▶ **DESCRIPTION OF THE TASK**
Of the records that follow, copy only the lines from the line containing "handbag: none [419,577,524,668]" to the line containing "book: none [389,662,495,718]", both included, exactly as written.

▶ **MATERIAL SUPPLIED**
....

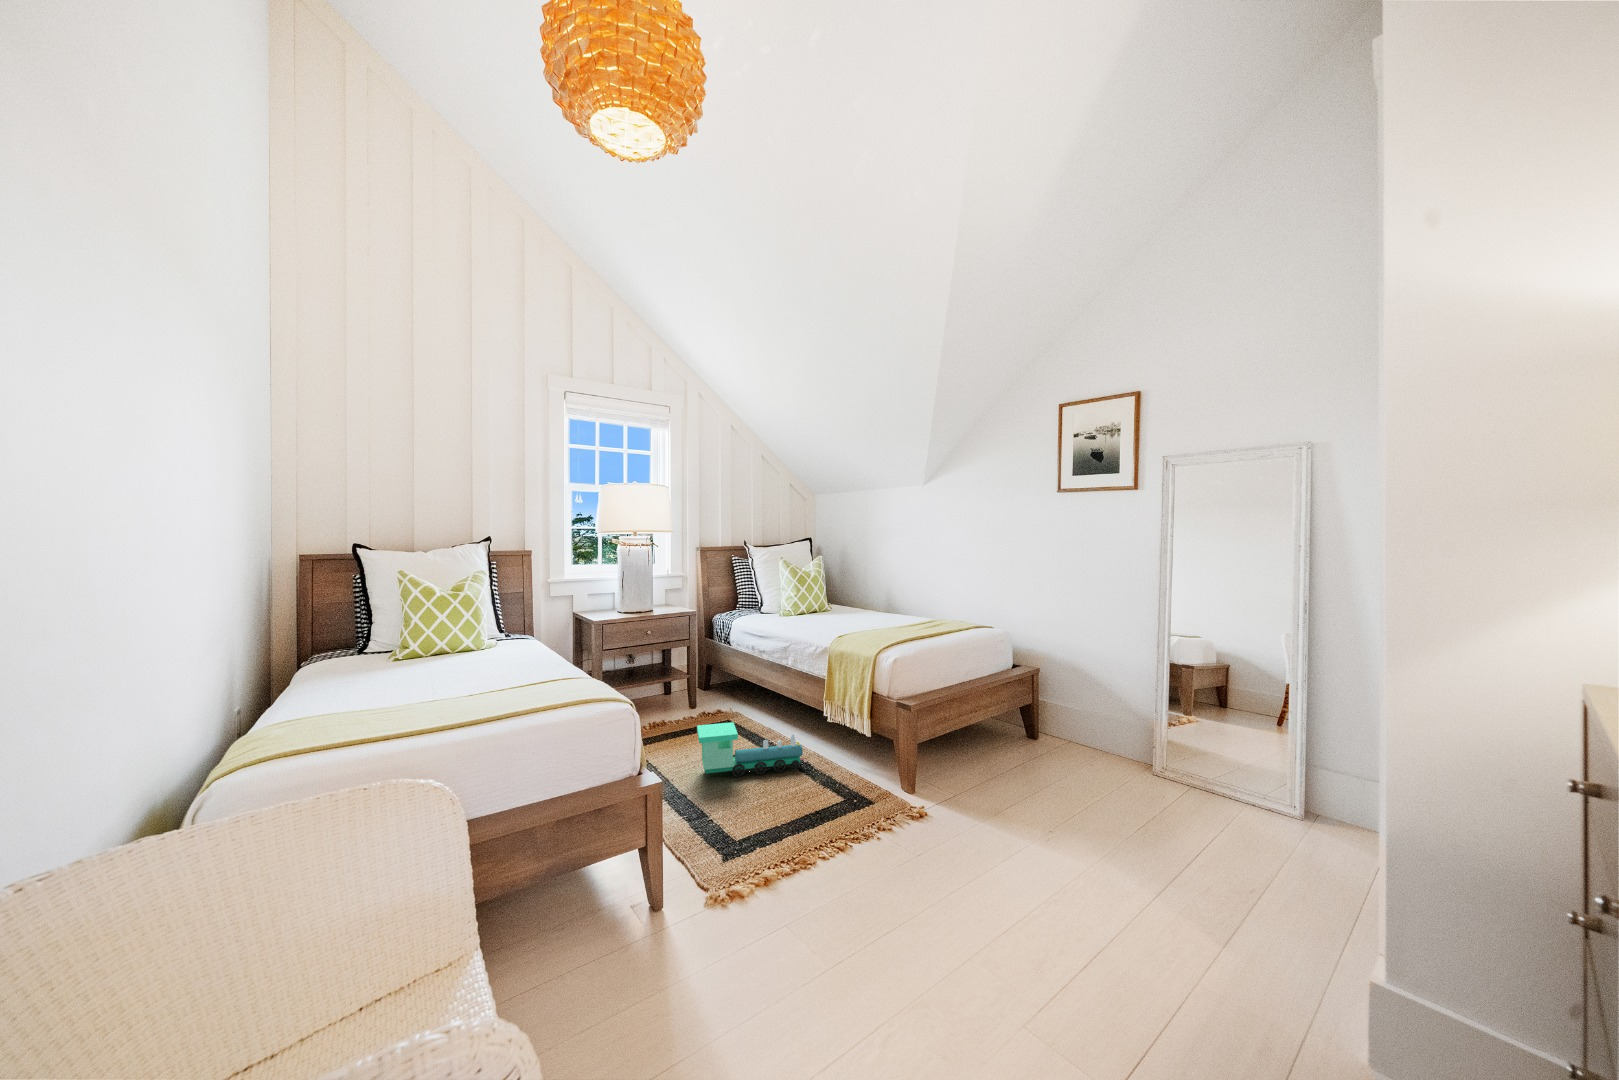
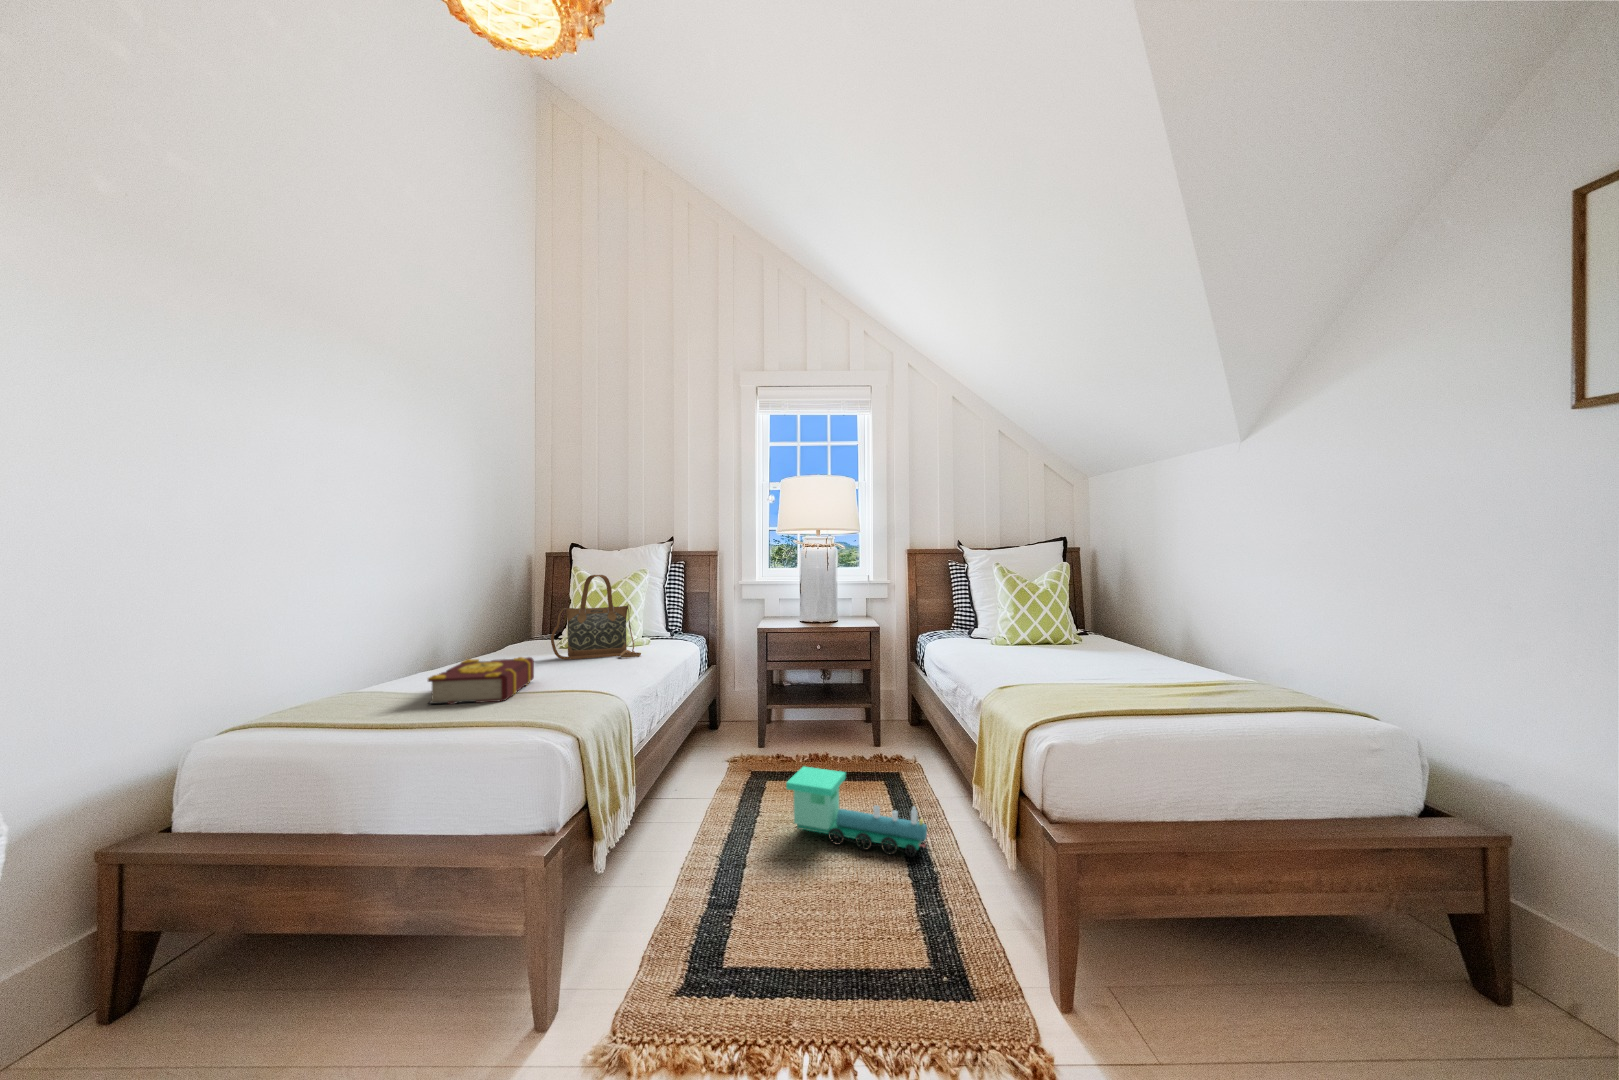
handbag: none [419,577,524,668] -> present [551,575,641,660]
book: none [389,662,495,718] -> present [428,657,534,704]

....

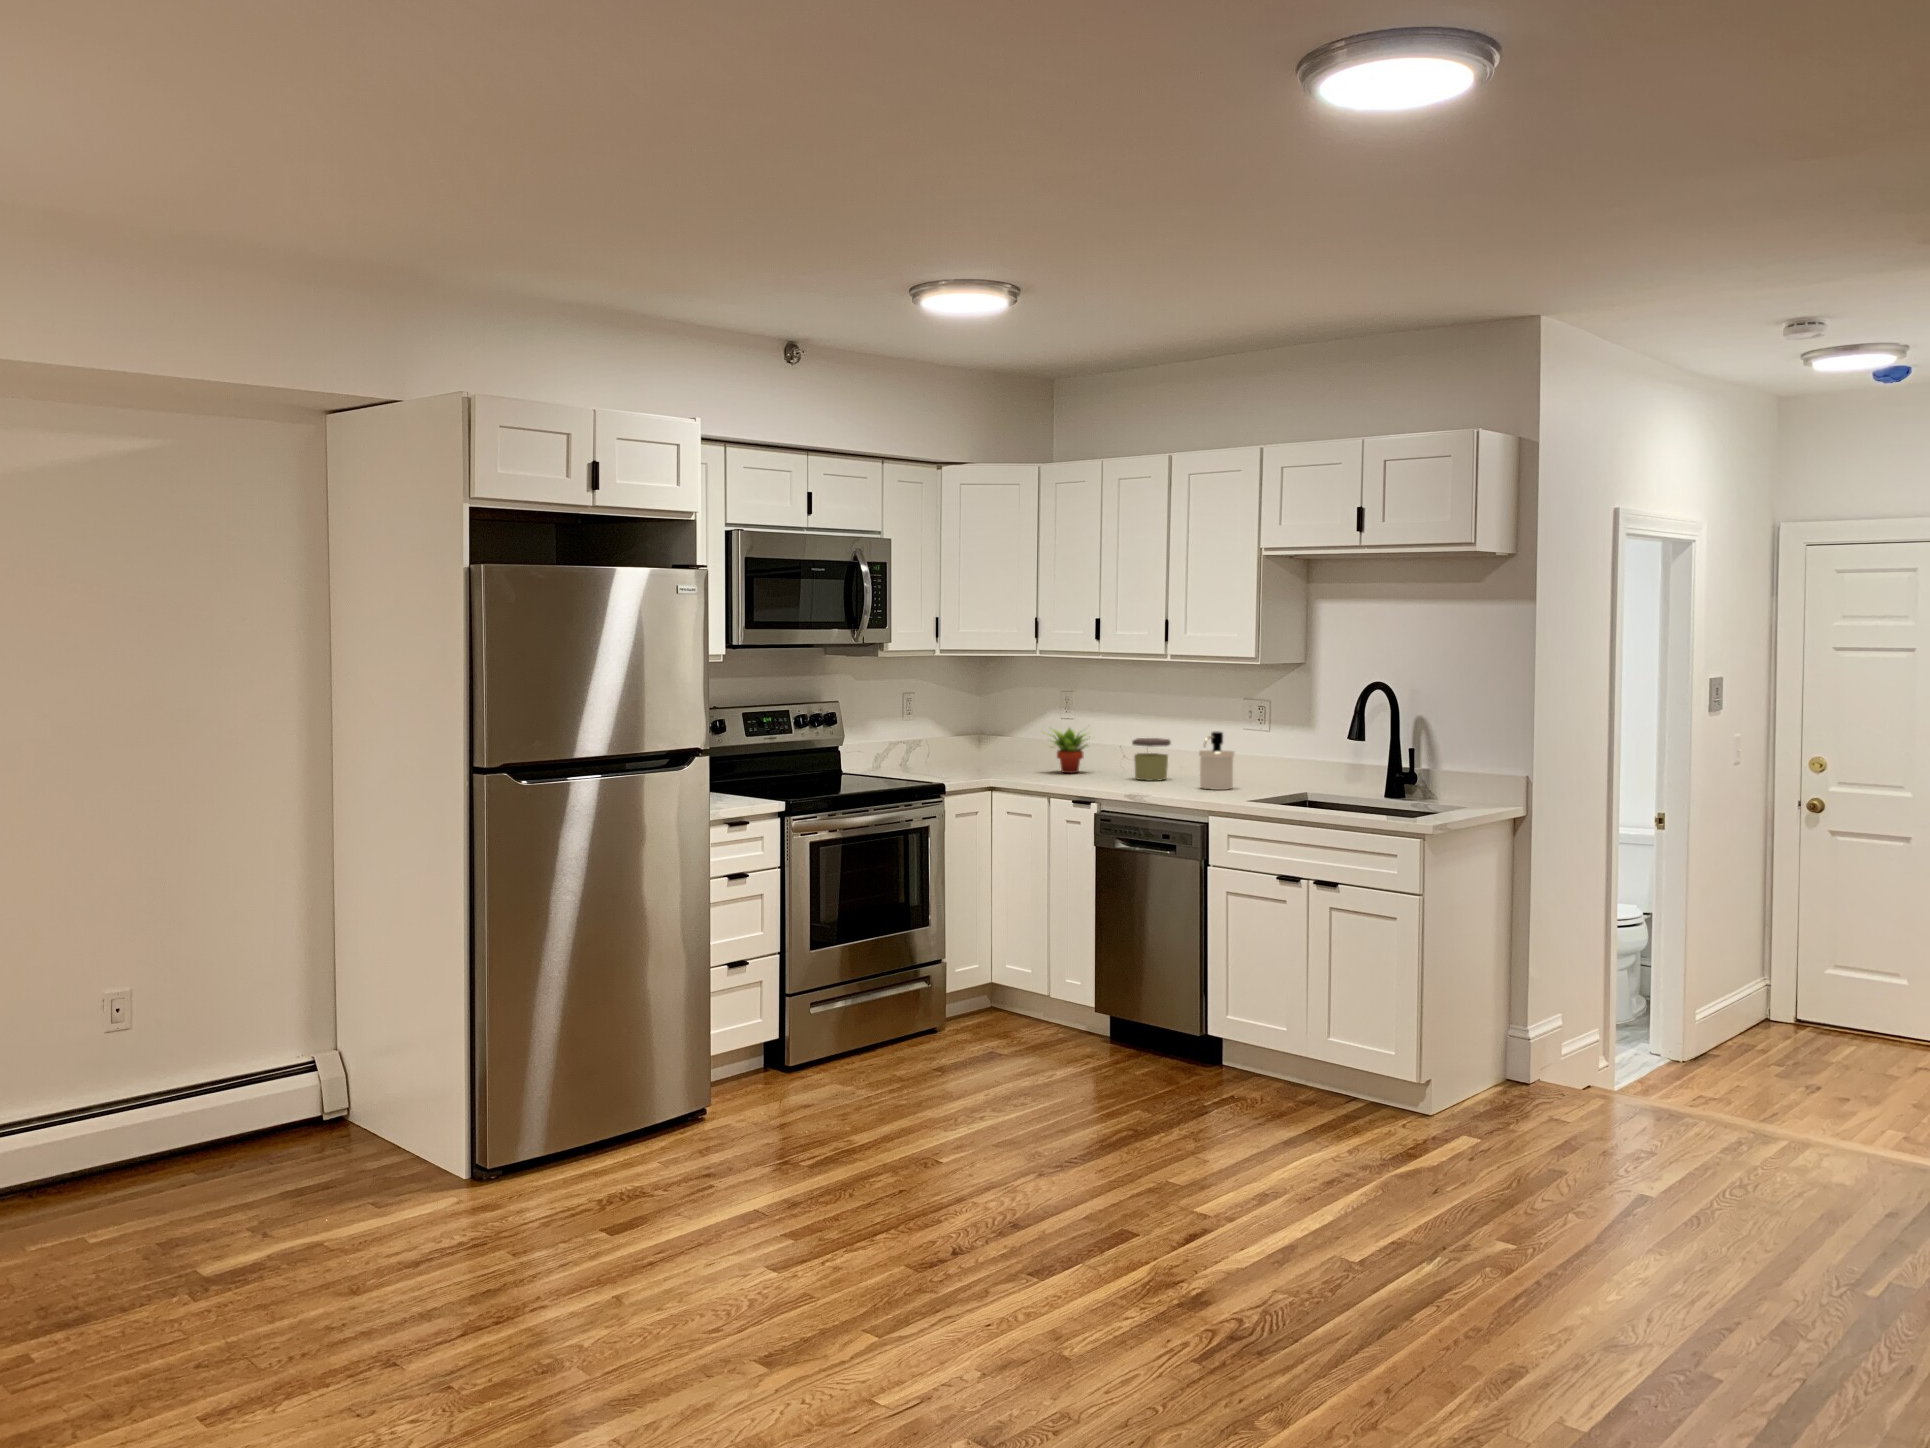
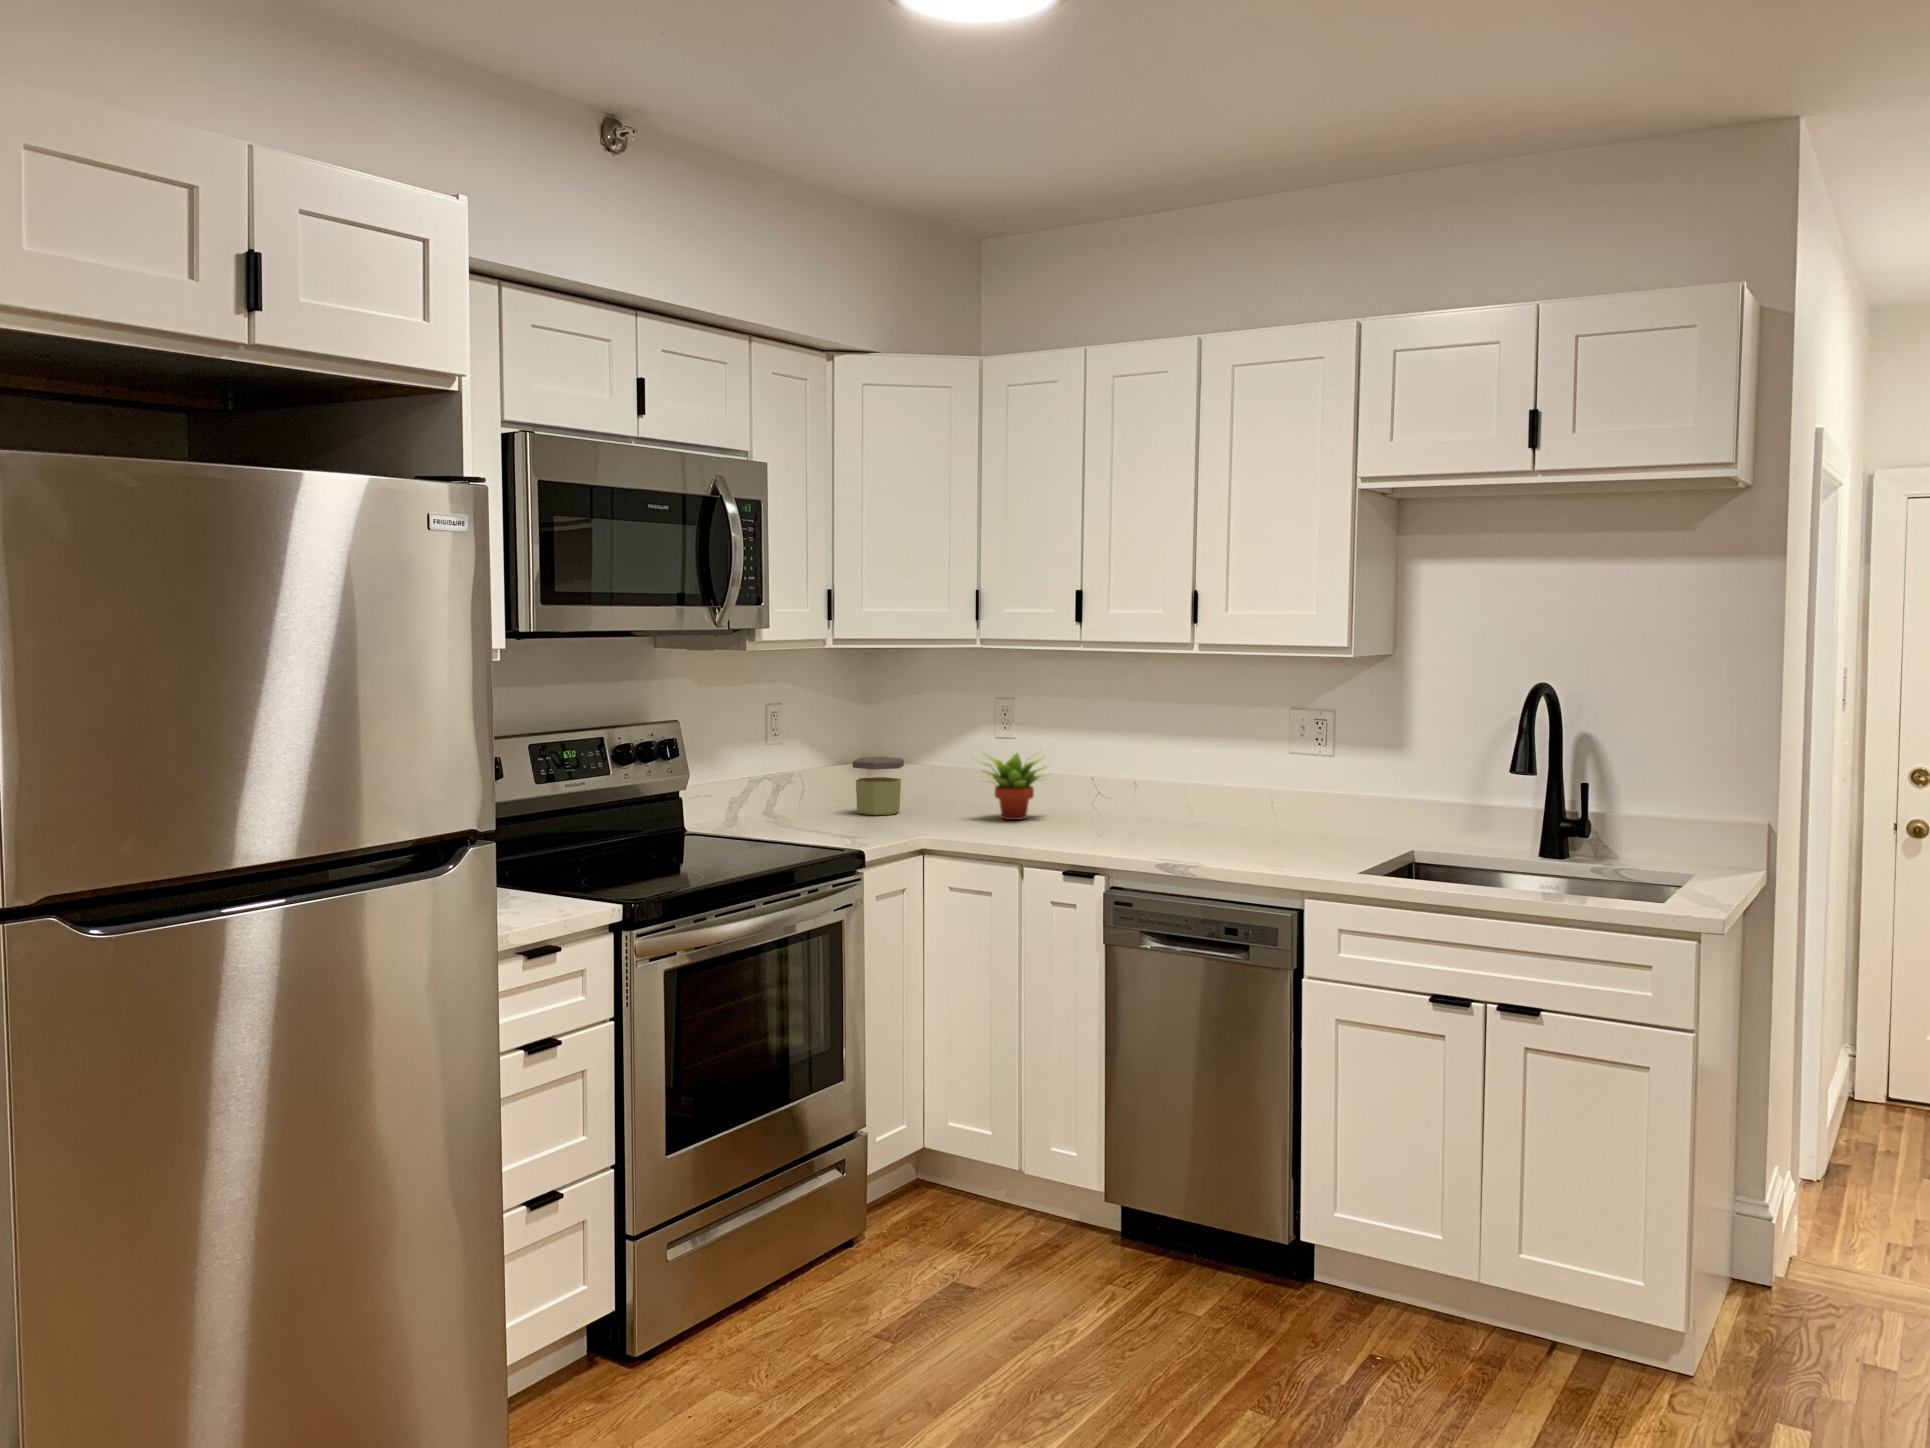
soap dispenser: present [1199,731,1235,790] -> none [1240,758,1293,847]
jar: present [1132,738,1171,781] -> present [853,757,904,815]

....

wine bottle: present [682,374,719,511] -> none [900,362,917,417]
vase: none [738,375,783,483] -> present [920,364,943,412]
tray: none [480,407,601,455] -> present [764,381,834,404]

....

▶ **EXERCISE ANSWER**
handbag: none [419,577,524,668] -> present [551,575,641,660]
book: none [389,662,495,718] -> present [428,657,534,704]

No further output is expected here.